For 25 years, the European Union (EU) and four countries in the Mercosur trade bloc (Argentina, Brazil, Paraguay and Uruguay) have tried to conclude a free trade agreement which, between them, would create a joint market of 750 million people. Several times, they thought they had reached a deal, only to have to renounce in the final stretch. Will the agreement reached in December 2024, which the European Commission hopes to sign on Saturday, December 20, any different?

Should the EU member states grant her a mandate to sign the deal in the coming days, European Commission President Ursula von der Leyen has planned to fly to Foz do Iguaçu, Brazil, at the end of the week, where a Mercosur summit will be held on Saturday. However, in France, President Emmanuel Macron has suddenly called for a "postponement of the agreement's review," as announced by the Elysée on Sunday, December 14.

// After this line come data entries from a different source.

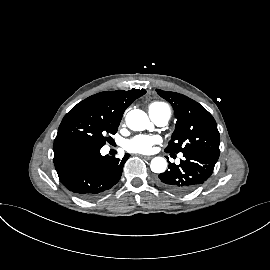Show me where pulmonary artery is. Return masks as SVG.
Wrapping results in <instances>:
<instances>
[{
	"instance_id": "obj_1",
	"label": "pulmonary artery",
	"mask_w": 270,
	"mask_h": 270,
	"mask_svg": "<svg viewBox=\"0 0 270 270\" xmlns=\"http://www.w3.org/2000/svg\"><path fill=\"white\" fill-rule=\"evenodd\" d=\"M151 119L158 125V126H164L168 123L170 119V112H149Z\"/></svg>"
}]
</instances>
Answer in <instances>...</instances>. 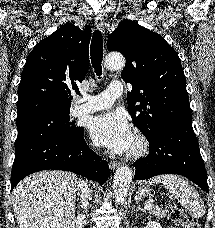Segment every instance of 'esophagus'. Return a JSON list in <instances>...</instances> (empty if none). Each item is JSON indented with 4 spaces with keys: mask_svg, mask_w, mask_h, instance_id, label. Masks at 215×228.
<instances>
[{
    "mask_svg": "<svg viewBox=\"0 0 215 228\" xmlns=\"http://www.w3.org/2000/svg\"><path fill=\"white\" fill-rule=\"evenodd\" d=\"M94 20H95V26H96V28L98 30H100L101 32H104V30H105V24H104V18H103V16L102 15H96ZM109 166H110V168L112 170H114L117 167V163L111 162L109 164Z\"/></svg>",
    "mask_w": 215,
    "mask_h": 228,
    "instance_id": "esophagus-1",
    "label": "esophagus"
}]
</instances>
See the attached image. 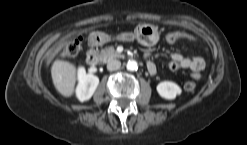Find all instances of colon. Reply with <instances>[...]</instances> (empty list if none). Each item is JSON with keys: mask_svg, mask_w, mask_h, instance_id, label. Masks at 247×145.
Masks as SVG:
<instances>
[{"mask_svg": "<svg viewBox=\"0 0 247 145\" xmlns=\"http://www.w3.org/2000/svg\"><path fill=\"white\" fill-rule=\"evenodd\" d=\"M182 38L181 33H170L166 36V41L168 43H174ZM81 49V38H74L66 42L61 50V57L63 58H72L75 57ZM200 77V75L198 76ZM196 83L194 81H187L184 84V89L188 92L195 90Z\"/></svg>", "mask_w": 247, "mask_h": 145, "instance_id": "colon-1", "label": "colon"}]
</instances>
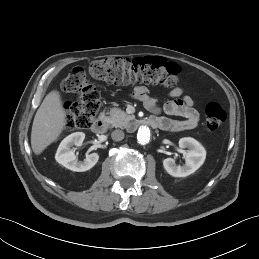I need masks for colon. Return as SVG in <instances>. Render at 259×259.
I'll return each mask as SVG.
<instances>
[{
  "mask_svg": "<svg viewBox=\"0 0 259 259\" xmlns=\"http://www.w3.org/2000/svg\"><path fill=\"white\" fill-rule=\"evenodd\" d=\"M94 79L111 84H158L174 87L178 84V67L164 59L145 57L127 59L109 57L93 61L87 71L82 67L70 70L61 83V88L74 94L76 101L67 106L65 127L68 130L90 127L100 108V93L88 80ZM205 126L216 131L225 121L226 112L217 102H209L204 110Z\"/></svg>",
  "mask_w": 259,
  "mask_h": 259,
  "instance_id": "colon-1",
  "label": "colon"
}]
</instances>
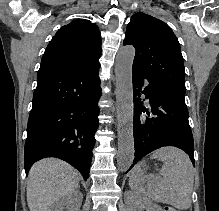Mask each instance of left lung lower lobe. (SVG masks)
Listing matches in <instances>:
<instances>
[{"mask_svg":"<svg viewBox=\"0 0 219 211\" xmlns=\"http://www.w3.org/2000/svg\"><path fill=\"white\" fill-rule=\"evenodd\" d=\"M132 77L135 158L130 168L148 153L165 146L182 149L194 164V141L185 99L138 70L132 69ZM144 83L146 87L142 88ZM142 95L145 99L140 98ZM142 113L147 116H142Z\"/></svg>","mask_w":219,"mask_h":211,"instance_id":"0a47b994","label":"left lung lower lobe"}]
</instances>
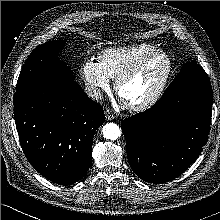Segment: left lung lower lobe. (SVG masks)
<instances>
[{"label": "left lung lower lobe", "instance_id": "obj_1", "mask_svg": "<svg viewBox=\"0 0 220 220\" xmlns=\"http://www.w3.org/2000/svg\"><path fill=\"white\" fill-rule=\"evenodd\" d=\"M211 84L163 95L150 109L121 122L129 164L150 183L178 177L199 156L211 124Z\"/></svg>", "mask_w": 220, "mask_h": 220}]
</instances>
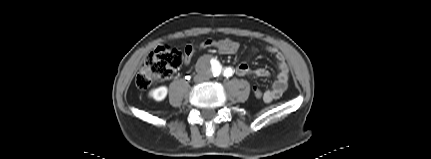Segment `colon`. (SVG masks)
Returning a JSON list of instances; mask_svg holds the SVG:
<instances>
[{"label": "colon", "instance_id": "colon-1", "mask_svg": "<svg viewBox=\"0 0 431 159\" xmlns=\"http://www.w3.org/2000/svg\"><path fill=\"white\" fill-rule=\"evenodd\" d=\"M236 50L216 49L217 56H234ZM183 54L180 50L170 46H159L154 49L141 65L135 77V84L140 89H147L152 83L170 78L181 66ZM253 96L263 98L264 92L260 88L253 89Z\"/></svg>", "mask_w": 431, "mask_h": 159}]
</instances>
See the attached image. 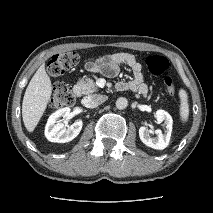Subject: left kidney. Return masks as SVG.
Here are the masks:
<instances>
[{"instance_id":"obj_1","label":"left kidney","mask_w":213,"mask_h":213,"mask_svg":"<svg viewBox=\"0 0 213 213\" xmlns=\"http://www.w3.org/2000/svg\"><path fill=\"white\" fill-rule=\"evenodd\" d=\"M156 119L158 122H164L166 125L165 133H162L160 129L155 131L157 135L156 138L150 137L149 133L151 132L145 126L139 128V137L140 140L148 147L163 150L165 149L170 141L171 132H172V124L173 120L171 115L164 111V110H157L156 111Z\"/></svg>"}]
</instances>
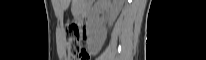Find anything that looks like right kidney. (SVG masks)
<instances>
[{
    "label": "right kidney",
    "instance_id": "1",
    "mask_svg": "<svg viewBox=\"0 0 206 60\" xmlns=\"http://www.w3.org/2000/svg\"><path fill=\"white\" fill-rule=\"evenodd\" d=\"M120 5H121L120 2L117 1L112 2L111 0H105V2H103L102 4V6H104L109 10L111 18L113 20L116 18V16L119 13ZM98 12H99V8L95 10V13L91 20V32L95 38V42L97 46H101L106 37V30L101 26V22L98 18Z\"/></svg>",
    "mask_w": 206,
    "mask_h": 60
}]
</instances>
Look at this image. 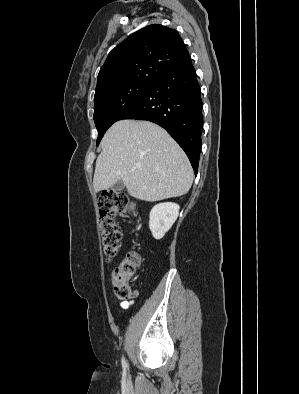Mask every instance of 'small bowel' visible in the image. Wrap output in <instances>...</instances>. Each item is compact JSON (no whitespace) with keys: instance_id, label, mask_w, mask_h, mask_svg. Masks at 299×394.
Segmentation results:
<instances>
[{"instance_id":"obj_1","label":"small bowel","mask_w":299,"mask_h":394,"mask_svg":"<svg viewBox=\"0 0 299 394\" xmlns=\"http://www.w3.org/2000/svg\"><path fill=\"white\" fill-rule=\"evenodd\" d=\"M129 306H130V303H128V302H122V303L120 304V307L123 308V309H126V308H128Z\"/></svg>"}]
</instances>
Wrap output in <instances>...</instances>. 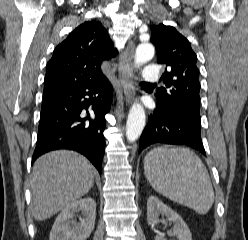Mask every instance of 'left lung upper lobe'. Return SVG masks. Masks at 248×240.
I'll return each mask as SVG.
<instances>
[{
	"mask_svg": "<svg viewBox=\"0 0 248 240\" xmlns=\"http://www.w3.org/2000/svg\"><path fill=\"white\" fill-rule=\"evenodd\" d=\"M150 29L158 63L165 64L169 69L162 76L168 89H158L155 94L157 106L170 111L199 113V70L196 66L197 56L189 41L172 26L160 23Z\"/></svg>",
	"mask_w": 248,
	"mask_h": 240,
	"instance_id": "5c2ea615",
	"label": "left lung upper lobe"
}]
</instances>
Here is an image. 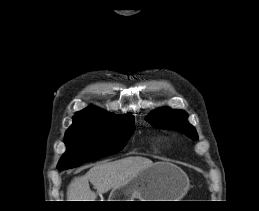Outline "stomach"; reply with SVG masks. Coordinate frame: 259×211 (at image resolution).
<instances>
[{
    "mask_svg": "<svg viewBox=\"0 0 259 211\" xmlns=\"http://www.w3.org/2000/svg\"><path fill=\"white\" fill-rule=\"evenodd\" d=\"M188 189L186 175L176 166L157 162L111 190L110 201H177Z\"/></svg>",
    "mask_w": 259,
    "mask_h": 211,
    "instance_id": "1",
    "label": "stomach"
}]
</instances>
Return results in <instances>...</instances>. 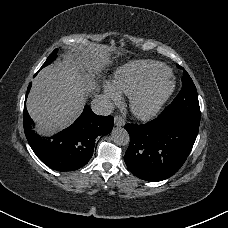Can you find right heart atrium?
Masks as SVG:
<instances>
[{"instance_id": "d8ad5b80", "label": "right heart atrium", "mask_w": 228, "mask_h": 228, "mask_svg": "<svg viewBox=\"0 0 228 228\" xmlns=\"http://www.w3.org/2000/svg\"><path fill=\"white\" fill-rule=\"evenodd\" d=\"M104 92L105 95L114 102L119 103L121 101V95L117 88H115L114 86L106 84L104 87Z\"/></svg>"}]
</instances>
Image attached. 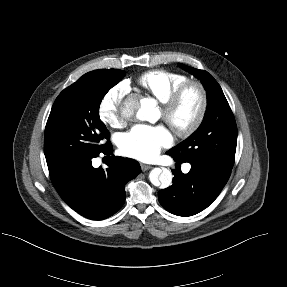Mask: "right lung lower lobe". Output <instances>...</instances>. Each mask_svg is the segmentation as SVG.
<instances>
[{
  "instance_id": "obj_1",
  "label": "right lung lower lobe",
  "mask_w": 287,
  "mask_h": 287,
  "mask_svg": "<svg viewBox=\"0 0 287 287\" xmlns=\"http://www.w3.org/2000/svg\"><path fill=\"white\" fill-rule=\"evenodd\" d=\"M112 152V145L108 143L100 152L49 168L61 198L88 219L102 220L116 213L125 202V184L141 172L136 160L114 155L106 170L93 168L92 158Z\"/></svg>"
}]
</instances>
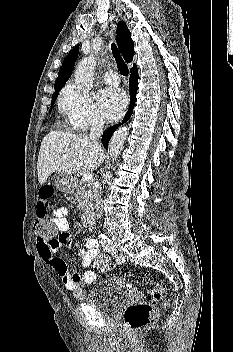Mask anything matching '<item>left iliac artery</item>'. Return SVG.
<instances>
[{
	"label": "left iliac artery",
	"mask_w": 233,
	"mask_h": 352,
	"mask_svg": "<svg viewBox=\"0 0 233 352\" xmlns=\"http://www.w3.org/2000/svg\"><path fill=\"white\" fill-rule=\"evenodd\" d=\"M110 253H111V254L113 255V257L115 258L116 263H118V264L124 263V259L122 258L121 255H118L117 250H116L115 247H111Z\"/></svg>",
	"instance_id": "left-iliac-artery-1"
}]
</instances>
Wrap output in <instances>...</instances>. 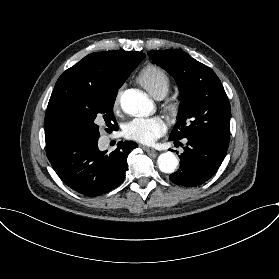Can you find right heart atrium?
<instances>
[{
  "instance_id": "1",
  "label": "right heart atrium",
  "mask_w": 279,
  "mask_h": 279,
  "mask_svg": "<svg viewBox=\"0 0 279 279\" xmlns=\"http://www.w3.org/2000/svg\"><path fill=\"white\" fill-rule=\"evenodd\" d=\"M120 94H121V88L115 94V97H114V100H113L114 109L117 108V106L119 105Z\"/></svg>"
}]
</instances>
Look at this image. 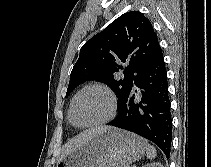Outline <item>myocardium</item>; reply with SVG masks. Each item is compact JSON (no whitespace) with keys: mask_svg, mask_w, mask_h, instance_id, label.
I'll return each mask as SVG.
<instances>
[{"mask_svg":"<svg viewBox=\"0 0 211 167\" xmlns=\"http://www.w3.org/2000/svg\"><path fill=\"white\" fill-rule=\"evenodd\" d=\"M90 89H98V90L105 92L108 95V97L110 99V105H111L110 113L108 114L107 117H105L102 120H99V121H96L93 123H89V124H79L75 121V119L73 117L74 105H75L77 99L79 98V96ZM117 106H118V104H117L116 95L108 86H106L104 84H99V83H91V84L84 86L82 89H80L75 94V96L73 97V99L70 103L68 116H69L70 122L78 128H93V127L101 126V125H104V124L110 122L116 115Z\"/></svg>","mask_w":211,"mask_h":167,"instance_id":"f54148a6","label":"myocardium"}]
</instances>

The issue of a free trade agreement with countries in the Mercosur bloc has always been highly sensitive in France, where part of the farming sector is categorically opposed to the deal, as well as nearly the entire political spectrum. France's industrial sector, which might benefit from the export opportunities the deal would entail, has supported it, but only in a hushed way. Against this backdrop, an outbreak of contagious nodular dermatitis among France's livestock, uncertainty about the 2026 state budget, and the upcoming local elections, set for March 2026, have convinced the president to hit the brakes.